Automatic process launching, thread spawning, and hardware binding
Top-level tracking issue for work based on integrating hwloc with the RTS and using it to make life easier for users, when they're not trying to do detailed experiments on the thread->hardware mapping. This should mostly obviate the need for
+ppn, +pemap, +commmap, +setcpuaffinity, and in many cases
+p or other specifications of how much hardware to use.
#2 Updated by Phil Miller over 2 years ago
Existing implementation is on branch hwloc: https://charm.cs.illinois.edu/gerrit/gitweb?p=charm.git;a=shortlog;h=refs/heads/hwloc
#4 Updated by Phil Miller over 2 years ago
Before getting into how it works, there are a few caveats of the current implementation I should note:
- The current implementation assumes that the compute nodes have identical hardware to the node on which 'charmrun' executes, and that the compute nodes are all uniform. We intend to fix this, but possibly not in the initial release.
- Sets of arguments that inadvertently specify oversubscription of the available hardware generally should emit a warning at startup, but will also provide poor results (likely worse than current code).
- When passed arguments that don't fully specify the desired configuration, the defaults selected may be sub-optimal. In some cases, we don't yet have a definite sense of what those defaults 'should' be.
Feedback on desirable resolutions of the above points, where non-obvious, will be helpful.
Usage of the new functionality involves specifying three bits of information, each of which should be more orthogonal than the current options.
The first argument is the number of physical compute nodes, or 'hosts', on which the job should run:
These will be drawn from the nodelist file in order. How that file is located, and which group within it to use, remains as documented in the manual.
The second is the number of OS processes to launch, in terms of hardware units within the hosts, based on any one of the following arguments:
++processPerHost Y ++processPerSocket Y ++processPerCore Y ++processPerPU Y
In this context, 'PU' refers to a hardware thread, of which there may be several per physical core if Hyperthreading is supported.
In a build of Charm++ with the 'smp' option, each such process will comprise a communication thread and one or more worker threads, as determined by the options below. In builds without the 'smp' option, each process will comprise exactly one worker thread: thus, the above options are definitive, and the options below will be meaningless.
The third is the number of OS threads to launch, again in terms of hardware units.
++oneWthPerHost ++oneWthPerSocket ++oneWthPerCore ++oneWthPerPU
These will always be subsidiary to the processes specified above. Thus, it doesn't make sense to ask for threads at a coarser hardware granularity than the processes containing them, and the job will abort.
Alternately, to more precisely specify resource usage to match application characteristics, in 'smp' builds we still support
to ask for an exact number of worker threads in each process, in addition to the communication thread.
Whether using ++oneWthPer* or ++ppn, use of the ++processPer* options will activate automatic thread affinity binding, obviating the previous use of +pemap options.

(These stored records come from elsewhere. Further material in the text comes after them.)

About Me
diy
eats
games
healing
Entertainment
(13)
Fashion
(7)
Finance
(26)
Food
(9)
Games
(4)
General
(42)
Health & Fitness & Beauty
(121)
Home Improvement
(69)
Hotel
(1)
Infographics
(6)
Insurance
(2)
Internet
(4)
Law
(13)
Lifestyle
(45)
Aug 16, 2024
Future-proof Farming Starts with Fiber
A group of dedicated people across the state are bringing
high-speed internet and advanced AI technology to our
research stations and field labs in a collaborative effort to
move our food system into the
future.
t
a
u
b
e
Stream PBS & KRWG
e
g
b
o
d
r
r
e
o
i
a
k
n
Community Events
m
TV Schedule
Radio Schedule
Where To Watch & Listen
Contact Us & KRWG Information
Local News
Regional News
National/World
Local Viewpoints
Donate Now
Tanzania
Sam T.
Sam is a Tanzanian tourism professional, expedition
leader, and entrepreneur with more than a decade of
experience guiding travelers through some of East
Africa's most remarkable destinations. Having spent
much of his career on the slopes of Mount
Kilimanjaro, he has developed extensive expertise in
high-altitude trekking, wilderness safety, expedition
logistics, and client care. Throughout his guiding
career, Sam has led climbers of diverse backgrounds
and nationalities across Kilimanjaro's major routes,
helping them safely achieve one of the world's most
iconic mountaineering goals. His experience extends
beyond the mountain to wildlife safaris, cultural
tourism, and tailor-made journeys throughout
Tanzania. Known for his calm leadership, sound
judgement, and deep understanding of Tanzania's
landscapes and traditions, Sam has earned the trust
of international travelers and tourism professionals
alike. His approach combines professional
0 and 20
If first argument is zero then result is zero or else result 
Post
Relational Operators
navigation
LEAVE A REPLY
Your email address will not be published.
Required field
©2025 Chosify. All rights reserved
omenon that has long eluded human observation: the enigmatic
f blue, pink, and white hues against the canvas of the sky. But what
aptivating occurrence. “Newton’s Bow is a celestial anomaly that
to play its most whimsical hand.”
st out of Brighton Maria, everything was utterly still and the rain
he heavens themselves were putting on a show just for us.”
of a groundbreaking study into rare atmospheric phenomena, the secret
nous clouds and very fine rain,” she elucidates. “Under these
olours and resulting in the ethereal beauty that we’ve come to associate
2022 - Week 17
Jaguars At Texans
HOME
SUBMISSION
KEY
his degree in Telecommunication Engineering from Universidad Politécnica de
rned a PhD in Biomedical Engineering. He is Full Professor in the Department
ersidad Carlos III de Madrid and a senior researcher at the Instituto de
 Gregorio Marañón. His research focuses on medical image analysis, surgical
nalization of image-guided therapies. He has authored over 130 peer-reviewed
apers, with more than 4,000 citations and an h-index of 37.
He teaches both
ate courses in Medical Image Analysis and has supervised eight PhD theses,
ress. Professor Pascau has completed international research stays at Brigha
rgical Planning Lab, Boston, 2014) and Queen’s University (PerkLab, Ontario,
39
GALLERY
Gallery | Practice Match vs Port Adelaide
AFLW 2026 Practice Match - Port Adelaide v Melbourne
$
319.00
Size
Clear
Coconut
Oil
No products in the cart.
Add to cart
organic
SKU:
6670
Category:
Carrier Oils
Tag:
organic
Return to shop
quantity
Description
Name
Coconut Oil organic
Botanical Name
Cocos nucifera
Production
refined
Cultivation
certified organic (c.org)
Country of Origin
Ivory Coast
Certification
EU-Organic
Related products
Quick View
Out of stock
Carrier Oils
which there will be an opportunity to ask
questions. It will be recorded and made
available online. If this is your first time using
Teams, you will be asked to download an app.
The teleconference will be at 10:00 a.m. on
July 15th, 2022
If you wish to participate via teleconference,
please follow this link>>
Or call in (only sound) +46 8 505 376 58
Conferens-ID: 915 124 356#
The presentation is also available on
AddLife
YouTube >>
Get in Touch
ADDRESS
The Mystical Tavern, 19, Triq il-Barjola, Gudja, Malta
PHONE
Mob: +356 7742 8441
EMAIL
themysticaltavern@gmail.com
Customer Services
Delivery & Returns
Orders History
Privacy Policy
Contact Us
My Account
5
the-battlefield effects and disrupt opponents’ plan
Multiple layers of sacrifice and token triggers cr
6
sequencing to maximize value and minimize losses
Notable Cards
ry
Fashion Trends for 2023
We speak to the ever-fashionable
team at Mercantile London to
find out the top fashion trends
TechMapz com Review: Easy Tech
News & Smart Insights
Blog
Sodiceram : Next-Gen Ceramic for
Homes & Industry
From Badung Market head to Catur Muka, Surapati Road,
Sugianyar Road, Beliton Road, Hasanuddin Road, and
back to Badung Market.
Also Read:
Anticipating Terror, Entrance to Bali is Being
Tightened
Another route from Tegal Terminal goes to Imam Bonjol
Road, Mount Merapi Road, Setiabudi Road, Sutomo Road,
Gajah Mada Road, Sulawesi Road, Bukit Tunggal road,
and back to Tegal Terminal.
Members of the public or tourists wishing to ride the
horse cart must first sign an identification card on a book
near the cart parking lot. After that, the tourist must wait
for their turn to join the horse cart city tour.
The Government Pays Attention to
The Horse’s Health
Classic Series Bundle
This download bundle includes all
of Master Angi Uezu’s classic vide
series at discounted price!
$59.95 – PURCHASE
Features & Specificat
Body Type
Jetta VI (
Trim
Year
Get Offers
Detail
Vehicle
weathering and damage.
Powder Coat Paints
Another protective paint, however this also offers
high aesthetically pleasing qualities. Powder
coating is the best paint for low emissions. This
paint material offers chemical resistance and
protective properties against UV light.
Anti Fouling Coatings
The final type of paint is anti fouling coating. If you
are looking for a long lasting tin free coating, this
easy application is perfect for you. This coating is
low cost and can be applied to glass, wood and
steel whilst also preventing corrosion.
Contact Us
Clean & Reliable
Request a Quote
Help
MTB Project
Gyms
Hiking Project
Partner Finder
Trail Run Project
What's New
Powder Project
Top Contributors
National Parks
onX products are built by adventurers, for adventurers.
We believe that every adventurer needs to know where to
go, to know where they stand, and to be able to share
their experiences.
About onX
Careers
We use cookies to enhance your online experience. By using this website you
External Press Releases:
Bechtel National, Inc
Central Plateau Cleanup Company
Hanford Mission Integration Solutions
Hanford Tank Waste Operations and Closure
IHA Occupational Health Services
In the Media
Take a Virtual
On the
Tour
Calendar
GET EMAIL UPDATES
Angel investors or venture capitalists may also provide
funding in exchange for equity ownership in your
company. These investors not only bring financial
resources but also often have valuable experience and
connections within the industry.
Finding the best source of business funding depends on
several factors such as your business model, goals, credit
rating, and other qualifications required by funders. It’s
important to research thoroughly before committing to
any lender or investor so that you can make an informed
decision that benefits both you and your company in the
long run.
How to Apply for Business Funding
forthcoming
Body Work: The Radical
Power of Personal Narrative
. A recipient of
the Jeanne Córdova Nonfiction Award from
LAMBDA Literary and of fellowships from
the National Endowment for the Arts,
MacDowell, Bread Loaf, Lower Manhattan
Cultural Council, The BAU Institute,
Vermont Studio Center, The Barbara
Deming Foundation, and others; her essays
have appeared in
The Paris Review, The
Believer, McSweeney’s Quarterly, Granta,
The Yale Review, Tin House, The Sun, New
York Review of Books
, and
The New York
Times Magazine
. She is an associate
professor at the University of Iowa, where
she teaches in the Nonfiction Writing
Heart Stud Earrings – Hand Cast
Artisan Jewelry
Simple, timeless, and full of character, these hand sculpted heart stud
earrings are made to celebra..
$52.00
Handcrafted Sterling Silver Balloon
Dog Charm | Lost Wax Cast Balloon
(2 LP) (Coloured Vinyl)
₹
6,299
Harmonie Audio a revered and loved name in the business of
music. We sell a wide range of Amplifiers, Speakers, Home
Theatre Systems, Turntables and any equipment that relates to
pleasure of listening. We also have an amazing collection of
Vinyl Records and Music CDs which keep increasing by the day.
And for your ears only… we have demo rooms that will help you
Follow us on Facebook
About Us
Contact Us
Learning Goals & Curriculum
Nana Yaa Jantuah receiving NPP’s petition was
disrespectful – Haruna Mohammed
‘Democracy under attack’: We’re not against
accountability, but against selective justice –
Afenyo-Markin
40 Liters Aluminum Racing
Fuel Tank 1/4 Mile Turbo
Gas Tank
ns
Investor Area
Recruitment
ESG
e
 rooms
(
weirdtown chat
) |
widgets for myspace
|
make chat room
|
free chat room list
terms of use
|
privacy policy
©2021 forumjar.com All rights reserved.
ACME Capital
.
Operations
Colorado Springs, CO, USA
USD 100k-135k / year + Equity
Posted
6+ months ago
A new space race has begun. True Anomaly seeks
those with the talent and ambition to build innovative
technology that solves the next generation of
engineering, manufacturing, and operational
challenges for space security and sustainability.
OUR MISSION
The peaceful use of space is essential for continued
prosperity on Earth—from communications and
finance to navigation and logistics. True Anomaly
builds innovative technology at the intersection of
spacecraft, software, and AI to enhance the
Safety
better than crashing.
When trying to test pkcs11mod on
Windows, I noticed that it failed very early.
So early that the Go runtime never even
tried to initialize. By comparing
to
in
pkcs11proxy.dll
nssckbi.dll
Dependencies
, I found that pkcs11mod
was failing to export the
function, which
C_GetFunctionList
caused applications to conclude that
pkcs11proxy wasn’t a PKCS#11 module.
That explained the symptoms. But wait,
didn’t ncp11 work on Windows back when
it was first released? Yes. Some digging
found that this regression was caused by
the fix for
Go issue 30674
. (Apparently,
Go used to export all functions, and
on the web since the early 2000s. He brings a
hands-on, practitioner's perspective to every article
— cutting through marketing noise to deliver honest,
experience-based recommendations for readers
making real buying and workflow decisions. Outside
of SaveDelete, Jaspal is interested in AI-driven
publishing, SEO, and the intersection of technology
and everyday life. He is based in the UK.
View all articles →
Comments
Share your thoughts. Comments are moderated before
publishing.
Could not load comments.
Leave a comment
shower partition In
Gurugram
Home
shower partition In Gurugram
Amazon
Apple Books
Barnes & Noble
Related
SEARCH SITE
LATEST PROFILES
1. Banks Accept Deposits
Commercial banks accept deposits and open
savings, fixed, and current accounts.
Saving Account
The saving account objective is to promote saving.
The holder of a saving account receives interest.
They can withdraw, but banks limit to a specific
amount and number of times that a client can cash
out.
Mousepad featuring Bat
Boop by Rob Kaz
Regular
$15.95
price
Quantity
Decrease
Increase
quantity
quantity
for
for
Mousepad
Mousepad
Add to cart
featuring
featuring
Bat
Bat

The ++oneWthPer* options will naturally bind each thread to the corresponding hardware unit for which it was launched, all within the hardware unit of the containing process.
The ++ppn option, when passed a value that doesn't fully subscribe all hardware threads, works with an additional degree of freedom. Namely, there's the choice whether to 'bunch' the threads to share hardware, or to 'spread' the threads to use as much independent hardware as possible. We have chosen to spread the thread bindings. This favors maximum overall execution unit throughput and total cache capacity, rather than data sharing within each cache.
In general, we expect a given application to have some optimal choice of process and thread arrangement, leaving only the number of hosts on which to run as a variable.